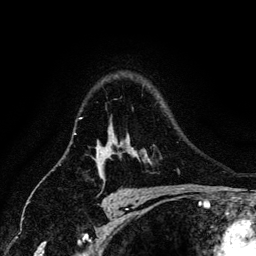
Breast MRI (dynamic contrast-enhanced), one axial slice; position 100 of 134 along the scan axis; cropped to one breast; dynamic contrast-enhanced series, time point 2 of 6 at this slice position (early post-contrast); 3 T; TE 4.2 ms, TR 7.9 ms; 1.2 mm slice thickness; 256 × 256 image matrix, field of view 170 × 170 mm. Female patient.
Outlined on this slice (semi-automatically segmented with operator editing):
- enhancing-tissue mask used for the functional tumour volume (all voxels passing the contrast-enhancement thresholds inside the analysis volume; usually the tumour): bounding box (x1, y1, x2, y2) in pixels: (96, 142, 121, 154)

▸ **TASK BRIEF**: Each word of the data should be repeated exactly, and the pictures left out.

▸ **RESULT OF THE EXERCISE**:
Breast MRI (dynamic contrast-enhanced), one axial slice; position 100 of 134 along the scan axis; cropped to one breast; dynamic contrast-enhanced series, time point 2 of 6 at this slice position (early post-contrast); 3 T; TE 4.2 ms, TR 7.9 ms; 1.2 mm slice thickness; 256 × 256 image matrix, field of view 170 × 170 mm. Female patient.
Outlined on this slice (semi-automatically segmented with operator editing):
- enhancing-tissue mask used for the functional tumour volume (all voxels passing the contrast-enhancement thresholds inside the analysis volume; usually the tumour): bounding box (x1, y1, x2, y2) in pixels: (96, 142, 121, 154)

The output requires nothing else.